A GREAT CRUSADE
On June 6, 1944 the United States and her allies, acting together for a just cause, can be the most powerful force for good the world has ever seen.
It reminds us that the desire for freedom and human rights are causes for which many have suffered and died. Thousands of brave men were very much prepared to die for them on that June morning, some barely more than boys.
They stormed the beaches under the flag that still flies over this beautiful land.
They went to war to defend a way of life. They went to war to protect families, homes, country and freedom.

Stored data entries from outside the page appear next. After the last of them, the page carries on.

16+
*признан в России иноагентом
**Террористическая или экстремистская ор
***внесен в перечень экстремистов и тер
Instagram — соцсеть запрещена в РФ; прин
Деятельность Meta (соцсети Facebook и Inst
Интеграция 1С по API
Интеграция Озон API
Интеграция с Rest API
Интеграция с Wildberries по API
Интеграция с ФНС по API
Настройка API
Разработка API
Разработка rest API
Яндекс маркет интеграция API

The Normandy Landings, codenamed Operation Neptune, supported Operation Overlord and paved the way for the liberation of Europe. The Allies selected Normandy as the landing site for the invasion because it provided the best access to France’s interior. Initially planned for May 1944, the invasion was delayed until June due to a lack of landing craft. Weather conditions almost caused another delay, but Commander of the Supreme Headquarters Allied Expeditionary Force General Dwight Eisenhower made the decision to proceed as planned.

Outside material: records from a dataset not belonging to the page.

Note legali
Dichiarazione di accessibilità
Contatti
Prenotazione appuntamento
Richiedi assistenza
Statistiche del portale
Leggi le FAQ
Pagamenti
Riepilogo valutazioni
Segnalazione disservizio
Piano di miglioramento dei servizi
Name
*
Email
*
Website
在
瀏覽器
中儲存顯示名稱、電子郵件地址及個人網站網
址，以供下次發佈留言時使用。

The assault began shortly after midnight on June 6, 1944, with an air bombardment consisting of more than 2,200 allied bombers attacking targets along the coast and inland. Clouds hindered the air strikes, however, and the coastal bombing at Omaha Beach was particularly ineffective. More than 24,000 American, British, and Canadian airborne assault troops and 1,200 aircraft followed the air bombardment. At 1:30 a.m. the 101st (U.S.) Airborne Division began landing behind Utah beach to secure the exits from the beach, and the 82d (U.S.) Airborne Division began landing at 2:30 a.m. to secure bridges on the right flank of the beachhead. Thick cloud cover also hindered the air insertion, and many of the units missed their landing zones, often by miles. On the coastline, the second phase began at 5:30 a.m. as forces when six Allied divisions and numerous small units began landing on five beaches. The Allies landed more than 160,000 troops at Normandy, of which 73,000 were American. There were also 83,115 British and Canadian forces who landed on Gold, Juno, and Sword beaches.
By the end of the first day, none of the assault forces had secured their first-day objectives. Allied casualties on June 6 have been estimated at 10,000 killed, wounded, and missing in action: 6,603 Americans, 2,700 British, and 946 Canadians. Over the following days the Allies gradually expanded their tenuous foothold. When a failed German counterattack on August 8 resulted in more than 50,000 German troops being encircled by Allied forces near the town of Falaise, the tide turned, and the Allies broke out of Normandy on August 15. Once out of Normandy, Allied forces advanced quickly and liberated Paris on August 25. German forces retreated across the Seine five days later, marking the end of Operation Overlord.
The cost of the Normandy campaign was high on both sides. From D-day through August 21, the Allies landed more than two million men in northern France and suffered more than 226,386 casualties: 72,911 killed/missing and 153,475 wounded. German losses included over 240,000 casualties and 200,000 captured. Between 13,000 and 20,000 French civilians died, and many more were seriously wounded.